「ごめん、少し考えさせてくれる?」

 私は何とか話せたけど、暗い顔になっているのが自分でもわかる。彼は何故こんなことを言い出したのか。

「そんな顔すんなよ。無理矢理連れていくつもりはないから。あくまであなた次第だから。」

 彼の顔から本音の言葉では無いのは明白だ。でもそう言ってくれて安心した。学校か、もう何年ぶりだろう。不思議なことに先生達も私を一刻も早く手放したいように何の成績がなくとも進学できた。
それで今更学校に行ったところで生徒だけではなく先生すらにも嫌われてしまう。

 何故か心が引き裂かれてしまいそうに傷んだ、私はただ大きいなため息をした。そして無言のままにした。

「そうだ、さっき俺の能力の話してたよね?まぁ簡単に言うと俺の能力は不死不老で、周りの人の傷を癒すことができる。たとえその人が重症だったとしてもね。」
「まるで私の能力と正反対ね。」

 予測はしていたけど、そこまで逆だと思ってなかった。人を助ける能力はきっと役に立つだろう。でも彼は何故かさっきの笑顔をなくして少し悲し気だ。

「人を助ける能力なんていいな。私なんてこの能力のせいで、家の人に嫌われて結局私以外亡くなった。

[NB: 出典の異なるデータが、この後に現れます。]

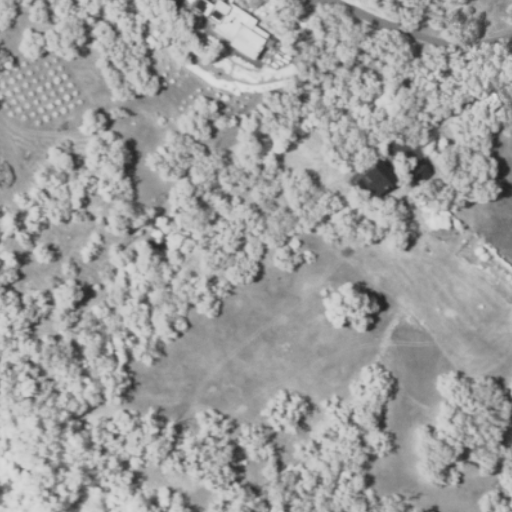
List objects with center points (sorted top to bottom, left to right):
building: (221, 23)
building: (227, 25)
road: (421, 38)
building: (511, 89)
building: (412, 171)
building: (413, 173)
building: (368, 176)
building: (372, 179)
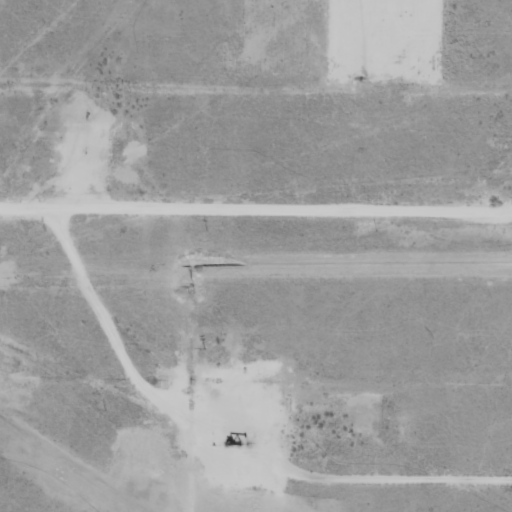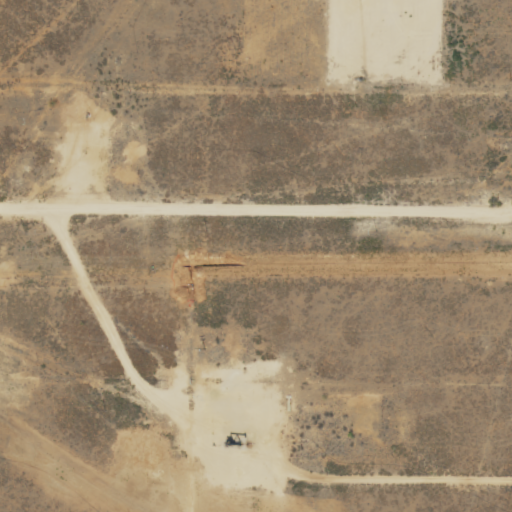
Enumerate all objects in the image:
road: (255, 203)
road: (110, 324)
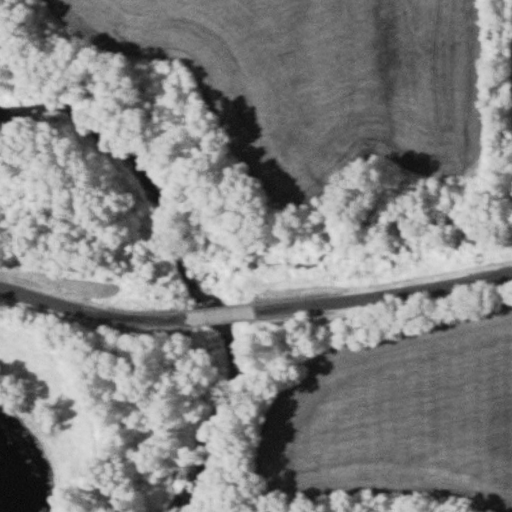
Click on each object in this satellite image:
road: (385, 295)
road: (89, 313)
road: (219, 314)
crop: (400, 410)
river: (195, 425)
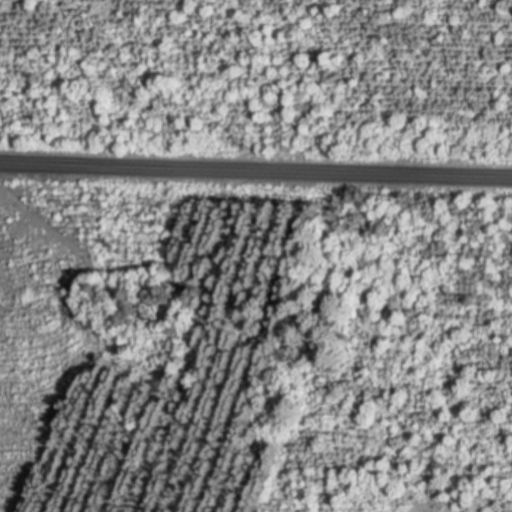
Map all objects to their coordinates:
road: (256, 173)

」
「それは俺だって同じさ。癒せる力を持っていても、心が癒せない限りどうにもならないから。」
「俺はもう家を離れてはや16年。今になっても家に帰る勇気がなくて、他の場所でマンションを借りてるんだ。」

 私は驚いた、まさか彼も同じく能力によって、穏やかな人生を無くしたと思わなかった。そして失礼なことを言ったと後悔した。私は服の下っ端を強く握った。

「ごめん、何も知らないのに勝手にいいなとか言っちゃって。」
「別にいいさ。勘違いされてもおかしくないと思うから。」

 彼は真剣な顔をしているけど、怒っていなくて良かった。すると私は手の力を抜いた。

「私のお母さんと縁談があったということは、音瀬さんの故郷もこの町なの?」
「そうなんだ。実はこの町に帰ってきた理由は、あなたの噂が耳に入ったからなんだ。」

 そんなことを聞いたら何故か胸がさらに苦しくなった。私は彼に会えて嬉しいけど、私と関わった人には皆悪い結末が訪れる。

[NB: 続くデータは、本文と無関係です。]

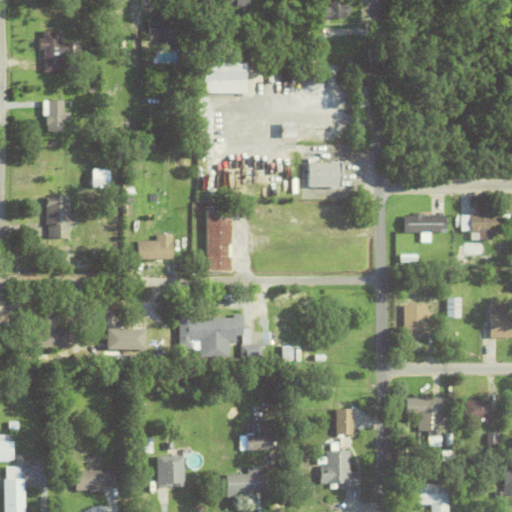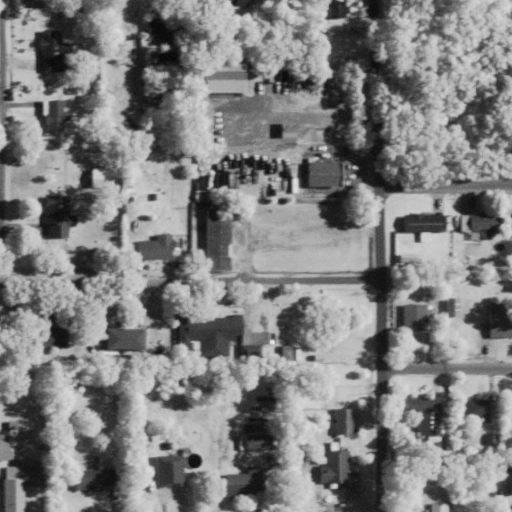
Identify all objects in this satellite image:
building: (236, 3)
building: (237, 3)
road: (4, 5)
building: (334, 10)
building: (334, 10)
building: (163, 31)
building: (163, 31)
building: (51, 50)
building: (57, 54)
building: (222, 78)
building: (224, 78)
building: (169, 84)
building: (54, 115)
building: (53, 117)
building: (438, 122)
building: (203, 127)
building: (285, 129)
building: (201, 134)
road: (177, 141)
road: (3, 148)
building: (323, 175)
building: (324, 175)
building: (99, 177)
road: (446, 186)
building: (104, 193)
building: (57, 217)
building: (58, 217)
building: (480, 224)
building: (484, 224)
building: (422, 225)
building: (424, 225)
building: (218, 240)
building: (218, 242)
building: (155, 248)
building: (156, 248)
building: (97, 254)
road: (381, 255)
road: (192, 281)
road: (1, 285)
building: (452, 308)
building: (452, 309)
building: (414, 318)
building: (415, 319)
building: (499, 321)
building: (499, 322)
building: (46, 331)
building: (50, 332)
building: (4, 336)
building: (222, 337)
building: (344, 337)
building: (218, 338)
building: (124, 339)
building: (122, 343)
building: (326, 348)
building: (285, 355)
building: (232, 362)
building: (79, 363)
road: (447, 369)
building: (511, 405)
building: (511, 407)
building: (476, 409)
building: (476, 411)
building: (425, 413)
building: (424, 416)
building: (343, 422)
building: (342, 423)
building: (12, 427)
building: (490, 440)
building: (168, 442)
building: (257, 443)
building: (255, 444)
building: (5, 447)
building: (408, 447)
building: (5, 450)
building: (247, 459)
building: (291, 460)
building: (169, 471)
building: (337, 471)
building: (336, 472)
building: (168, 473)
building: (92, 480)
building: (507, 481)
building: (92, 482)
building: (243, 483)
building: (507, 484)
building: (246, 485)
building: (12, 490)
building: (12, 491)
building: (497, 496)
building: (430, 497)
building: (432, 497)
building: (509, 508)
building: (507, 509)
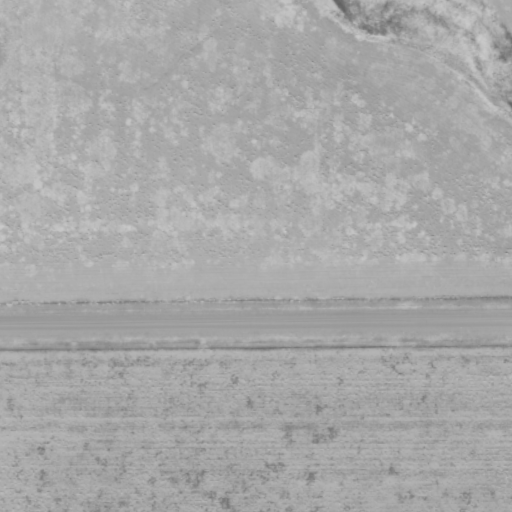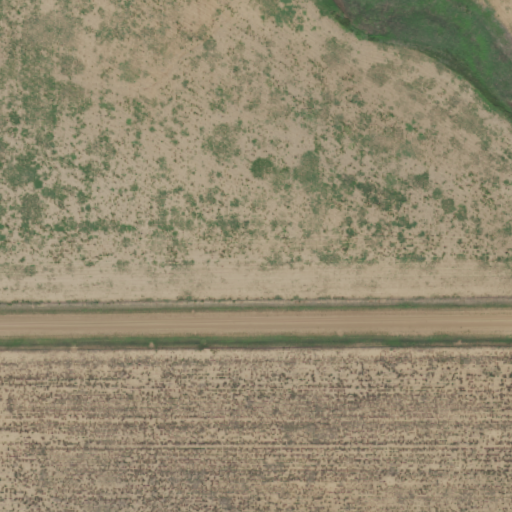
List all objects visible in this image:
road: (256, 319)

「実は思ってたんだ。あなたの能力と俺の能力を合わせれば、消えるじゃないかなって。」

 彼は鋭い視線で私を見ている。私はいつも彼の言葉に驚かされてばかりいる。でもよく考えたら確かに彼は人を癒す。私は人を危険に晒す。二人が同時に居たらどうなるだろう。

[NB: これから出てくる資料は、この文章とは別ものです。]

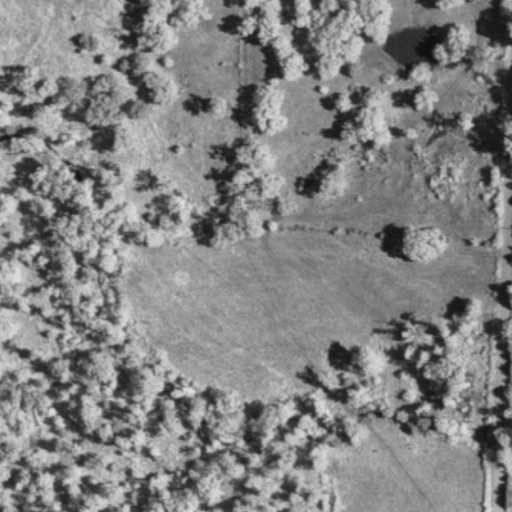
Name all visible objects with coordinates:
road: (511, 448)
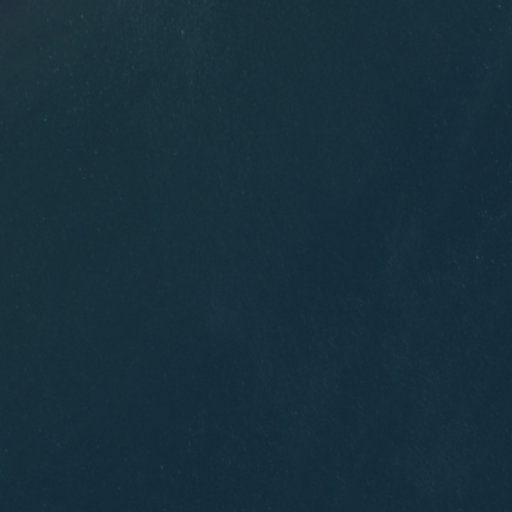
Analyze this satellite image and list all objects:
river: (440, 459)
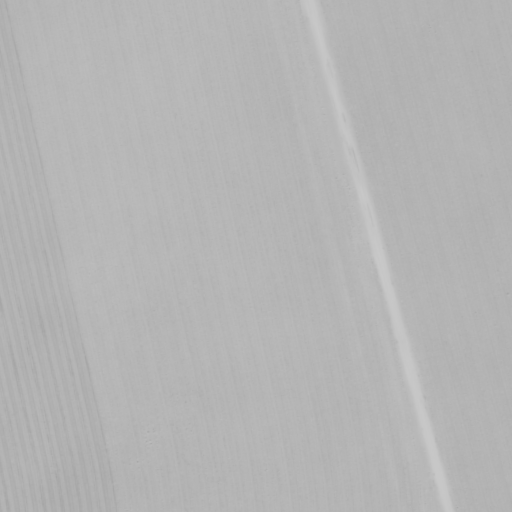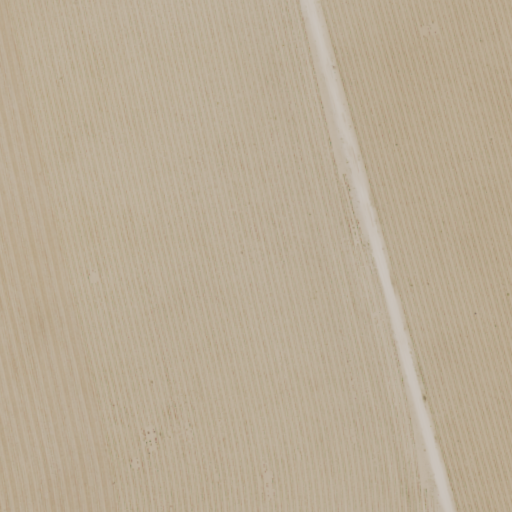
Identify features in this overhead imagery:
road: (391, 256)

「確かに興味深いわね。でもそんなの誰にも分かる訳が無い。」
「とりあえず、俺の言う通りにして、学校に来て欲しんだ。そして、俺を信じて欲しい。俺はそう簡単に可能性を諦めない。」

 彼は私から目を離さず、なんの迷いもないまっすぐな瞳で私を見つめている。それは彼の本心からの言葉だろう。それでも私が学校に行ったら、様々な人と会うことになる。人を傷つけるかもしれない以上、私は学校には行くべきではないのだ。
 そして私は何と返事したらいいか分からなくて、ずっと黙っている。

「もう日が暮れてきたし、夜桜さんにとっても少し考えたほうがいいでしょ?明日、家に行って返事を聞くよ。」
「うん、分かった。考えてみる。」

 その後彼は私を家まで送ってくれた。途中は私も彼も何一つ話さなかった。
 けど彼は私の歩くペースに合わせて、ゆっくりと家まで歩いてくれた。

 私は彼と別れて、私は家に入った。そして複雑な気持ちを抱え布団にそのまま倒れこんだ。